El Crack

Estampa de modelo, empresario o actor de cine, en la cancha se juega la vida por su equipo, puede desparramar a los contrarios con suaves gambetas y por lo general el arquero queda bajo los efectos de la garrotera ante su imposibilidad de evitar el gol. Si es defensa con su porte y apariencia vikinga parte elegantemente las cabezas rivales, si tiene que trancar con la muela del juicio lo hará, pero siempre con clase, es un muro que nadie quiere cruzar. Es el crack o más bien así era ese jugador dotado futbolísticamente, mezcla de la rebeldía de James Dean y la elegancia de James Bond.

El crack es una especie casi en extinción, jugadores buenos para la pelota existen y van a seguir existiendo pero esa aura mística que los rodeaba ya no se ve. El crack actual no siempre rinde en la cancha, si se despertó de mala no va a tirar más de dos pases buenos y dejará para otra ocasión algún lujo. Cuando termina el partido se convierte en lo que siempre soñó ser, aros de diamantes en ambas orejas, bolso Dolce & Gabanna, pelo con mucho gel por donde resaltan inmensos audífonos en el que de ninguna manera escuchan comentarios deportivos sino que la música de moda y en el estacionamiento lo más importante: un jeep grande, bien grande o un deportivo bajo, bien bajo.

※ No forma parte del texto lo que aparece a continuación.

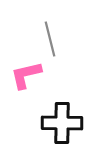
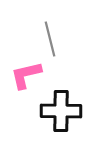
black cross: moved 1 px left, 12 px up
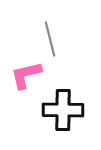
black cross: moved 2 px right, 1 px up
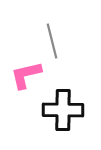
gray line: moved 2 px right, 2 px down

Para ser crack hay que tener siempre los pies en la tierra, no hay que marearse por las lucas ganadas y no olvidar de donde se viene. Hay que ser un agradecido del fútbol y ver en él lo más grande que le pudo haber pasado y no sólo como una pega que les permite comprar el auto soñado o para conseguir a alguna “modelo” que sin plata sería inalcanzable. Hay que ver a la camiseta del equipo como la prenda más importante del ropero y no esa ropa de marca de lentejuelas que sólo los hace ver más rascas. Hay que seguir entregando alegría con la pelota en esos mágicos pies a los hinchas que en un altar los han puesto y no sólo hacerlo porque es una manera de ganar status. Hay que ser crack dentro y fuera de la cancha, de lo contrario sólo se es un buen jugador.

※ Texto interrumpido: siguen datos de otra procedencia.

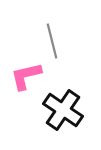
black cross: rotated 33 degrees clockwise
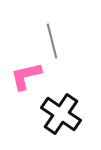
black cross: moved 2 px left, 4 px down
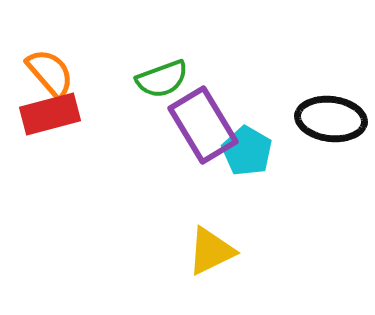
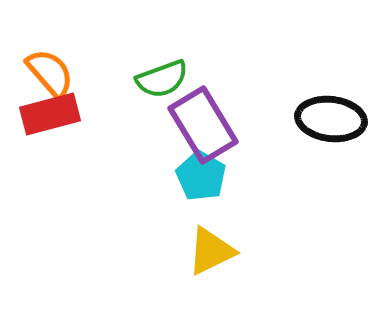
cyan pentagon: moved 46 px left, 25 px down
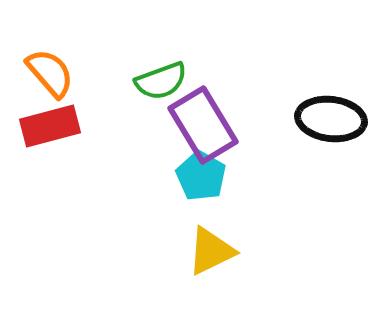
green semicircle: moved 1 px left, 2 px down
red rectangle: moved 12 px down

Los crack se dan muy de vez en cuando, la historia nos ha entregado a cuentagotas esta sublime especie, pero si estamos llenos de malas imitaciones que juran ser parte de una elite futbolística de la cual jamás pertenecerán, tanto por su juego como por sus actitudes. Porque Johan Cruyff sólo vivía para la pelota y era impensado verlo bailando en un boliche y con un ron en la mano.